Poi il “Verbo di Paladine”, girò il suo marmoreo volto accusatore verso Oleg, chiedendogli della bambina. Oleg, spaventato a morte, rivelò che la matrice di tutti questi attacchi, qui, al porto e nel bosco, erano stati congegnati da un elfo di nome Attilus. Lui aveva rapito la piccola Margaret. Estellen lo guardò furibonda, le striature azzurrine dei suoi occhi si erano tinte di un rosso cremisi e quando parlò di nuovo, fu come ascoltare il vetro cozzare su una superficie metallica. Oleg si tappò le orecchie, sperando di filtrare quel dolore penetrante nella sua testa. Estellen gli ordinò di riportarle subito Maragaret o la sua ira si sarebbe abbattuta su di lui. Sconvolto, l’uomo fuggì via, sparendo nella notte.
Estellen ci mise un po’ a calmarsi, ma chiunque dei soldati le si fosse avvicinato, veniva risanato da ogni malattia e sofferenza. Così come il re che lei soccorse personalmente e che si ristabilì completamente in pochi secondi. Mentre la giovane stava soccorrendo i feriti più gravi e aiutando a portare fuori i morti, Stuard fece irruzione al posto di guardia e i due amici finalmente si riunirono.
La sola presenza della portavoce di Paladine bastò a lenire i dolori e le ustioni di soldati agli ordini del cavaliere, che purtroppo però non poté far nulla per i molti morti che avevano raggiunto Paladine nell’alto dei cieli. Estellen fece rapporto all’amico raccontando cosa fosse successo alla casa del borgomastro e così fece lui riportando i fatti accaduti nel bosco.
Fortunatamente non ebbero il tempo di restare troppo in ansia per Kail, perché da lì a pochi minuti, anche il mezzelfo arrivò, accompagnato da Dorian. Aveva una brutta ferita alla gamba: un dardo di balestra era infatti ancora conficcato dentro le sue carni, ma ad Estellen bastò fissare la quadrella per estrarla, senza che il suo amico sentisse il minimo dolore o che subisse qualche emorragia. Poi la giovane risanò la sua ferita, imponendo le sue piccole mani sulla ferita pulita.
Kail e Stuard si guardarono perplessi: doveva esser successo qualcosa di terribile per aver liberato i poteri della loro amica in maniera così sfrenata.

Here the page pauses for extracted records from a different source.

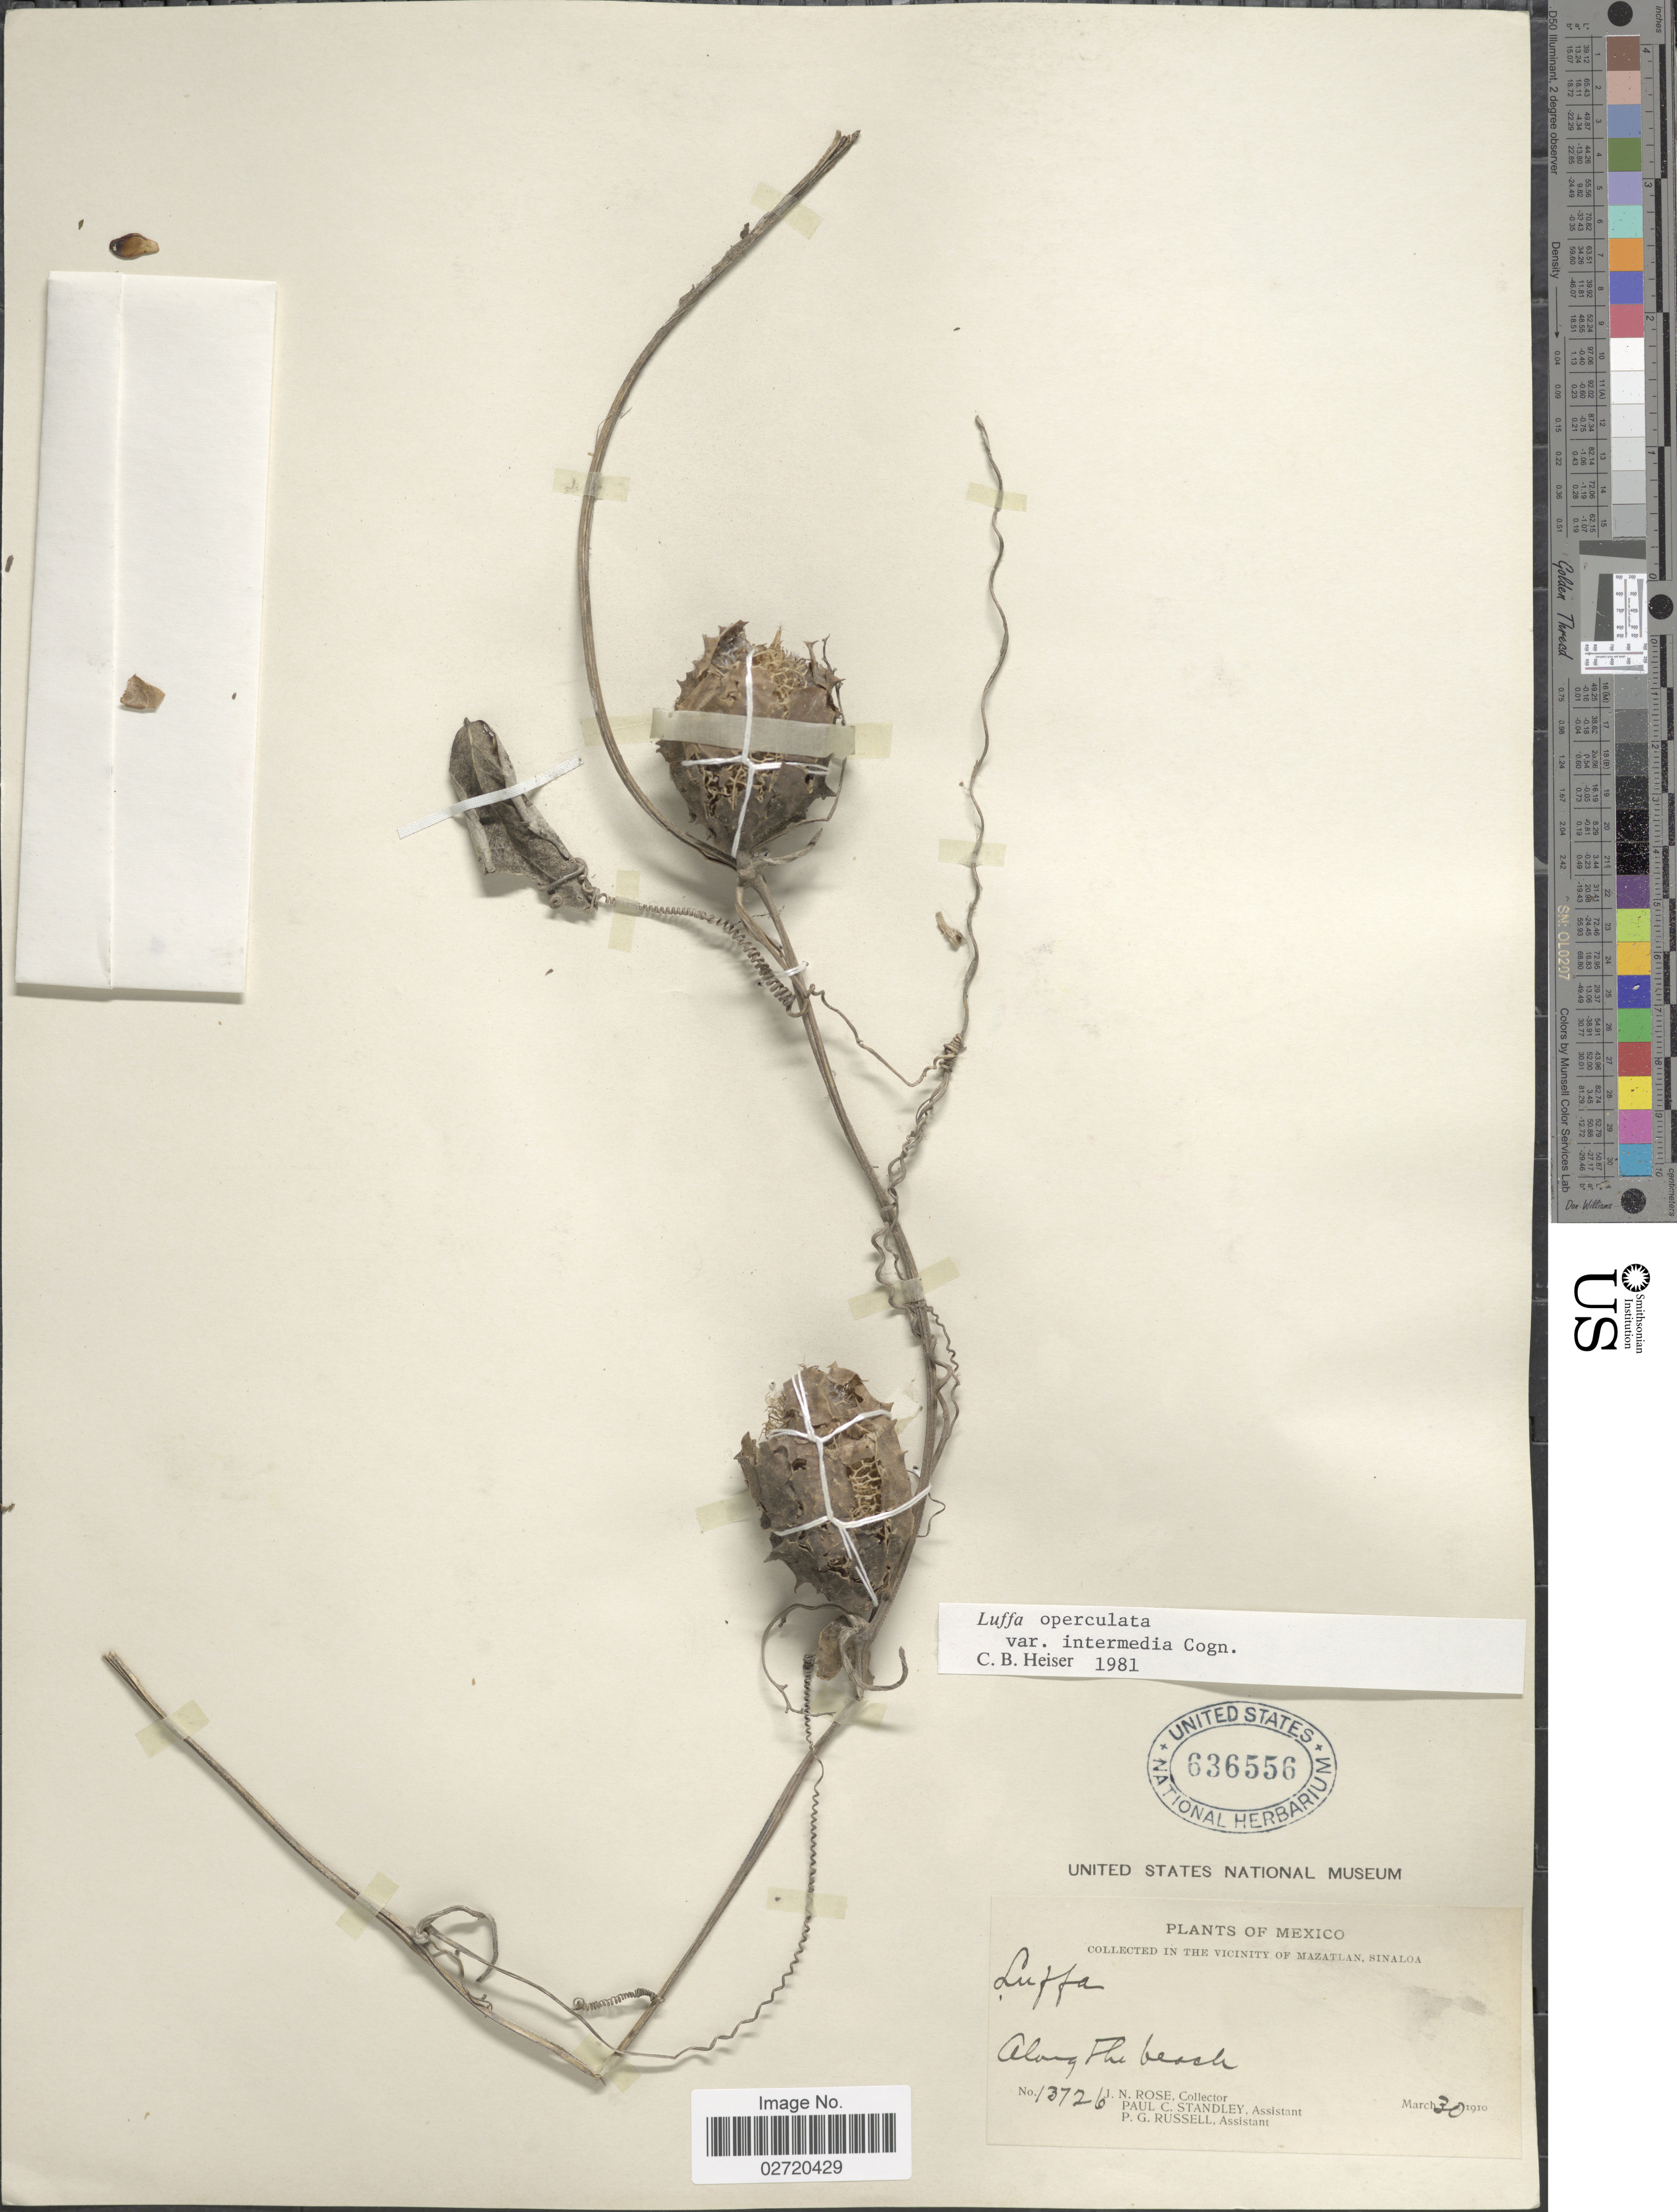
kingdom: Plantae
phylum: Tracheophyta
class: Magnoliopsida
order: Cucurbitales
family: Cucurbitaceae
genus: Luffa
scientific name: Luffa operculata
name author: (L.) Cogn.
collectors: J. N. Rose, P. C. Standley & P. G. Russell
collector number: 13726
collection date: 1910-03-30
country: Mexico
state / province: Sinaloa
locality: In the Vicinity of Mazatlan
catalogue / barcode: US 636556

Quindi Kail raccontò le sue disavventure al porto e raccontò dell’elfo, che Estellen collegò al nome che gli aveva riferito Oleg: Attilus, l’elfo selvaggio.
Allorchè Baldarre, l’ultimo soldato di Trenét rimasto in vita, prese la parola raccontando la storia dell’elfo Kagonesti.

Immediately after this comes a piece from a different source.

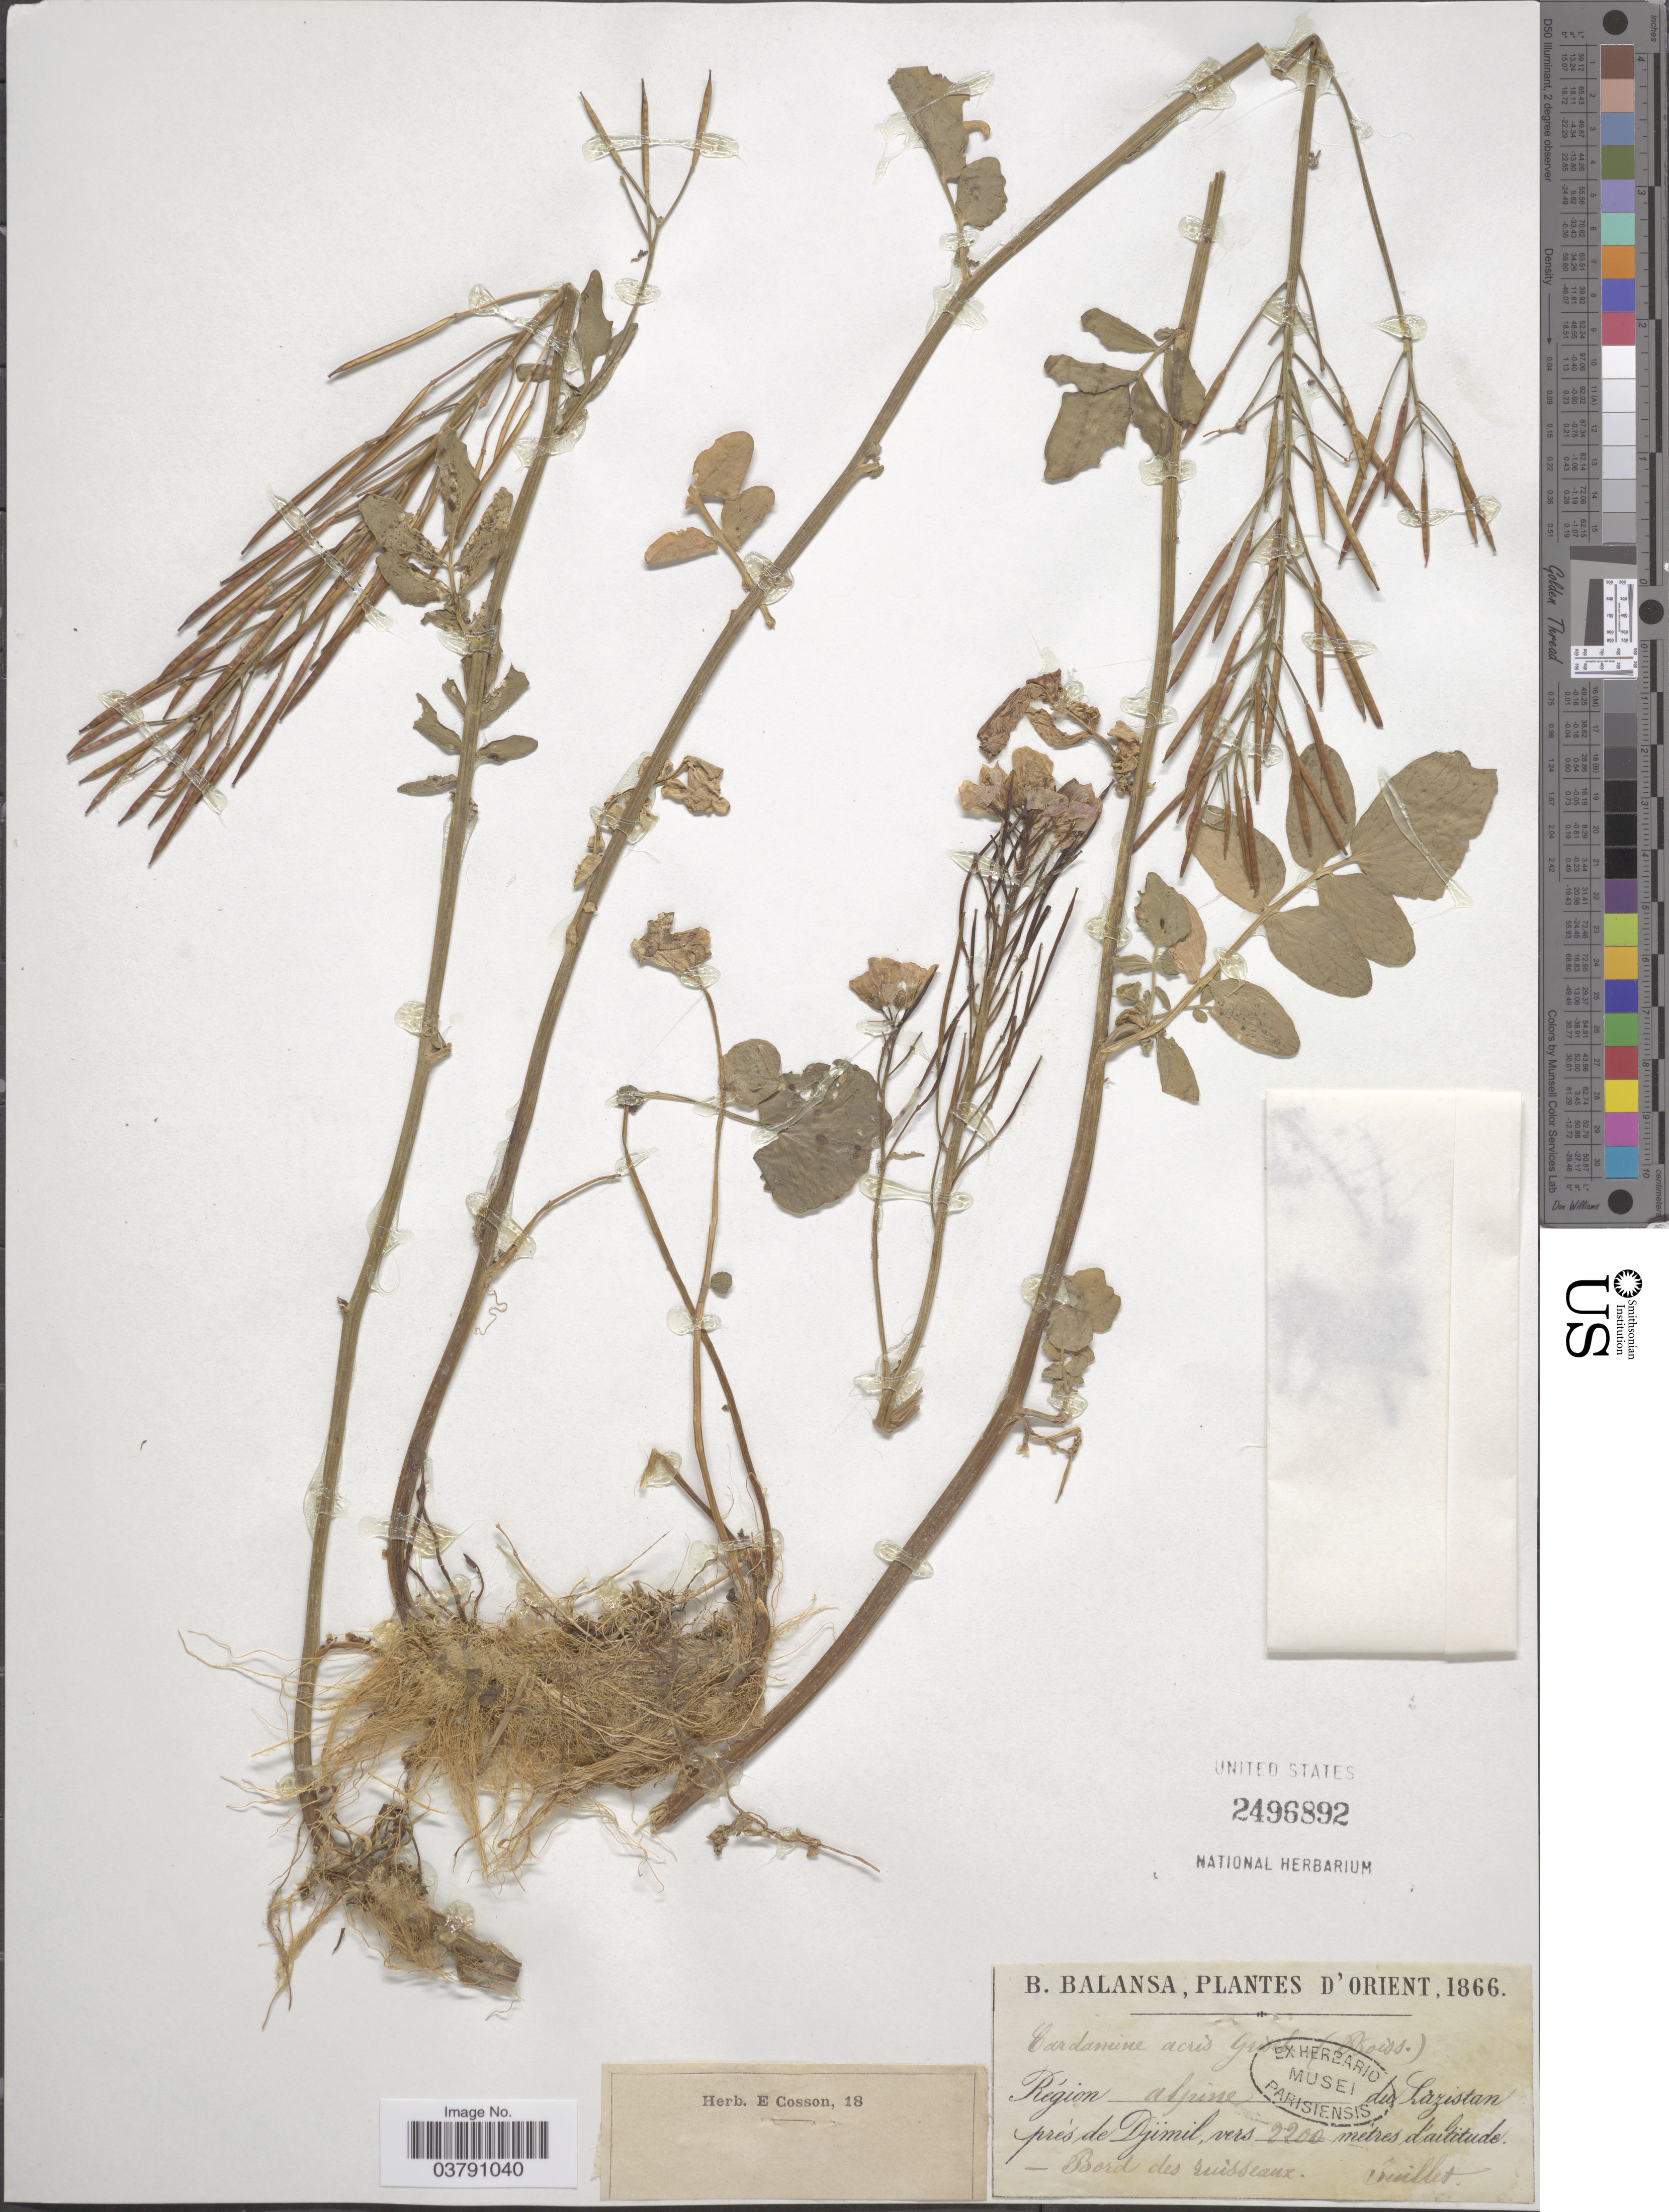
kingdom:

Venduto dagli orchi a Garshek, insieme alla sorella, fu salvato da Kiridian che ne intravide evidentemente le enormi potenzialità. Baldarre riferì con occhi bassi di come le persone di Shrentak ancora ricordino con orrore le urla terribili di Regina, la sorella di Attilus, echeggiare per le ampie sale del maniero di Lord Darkhan.
Secondo Baldarre, Attilus era stato ingannato: non era nella sua natura rapire bambine e uccidere persone innocenti. Perfino Kiridian doveva moderare le sue richieste quando parlava con il Kagonesti. Trenèt sosteneva addirittura che il braccio destro del defunto signore della guerra si era fatto imprigionare di proposito, proprio per non compiere più azioni riprovevoli come quelle cui era costretto da Kiridan ogni singolo giorno.
I tre amici si guardarono intensamente: forse era vero ciò che Baldarre sosteneva, ma erano morte delle persone e Attilus ne avrebbe dovuto risponderne personalmente. Tuttavia tutti sapevano che non sarebbe stato affatto facile stanarlo e tantomeno catturarlo vivo e la sua vita, la sua sopravvivenza, era legata indissolubilmente a quella di Margaret.
Estellen intuì che sarebbe stato davvero un compito arduo quello che aspettava a lei e ai suoi amici nelle prossime ore.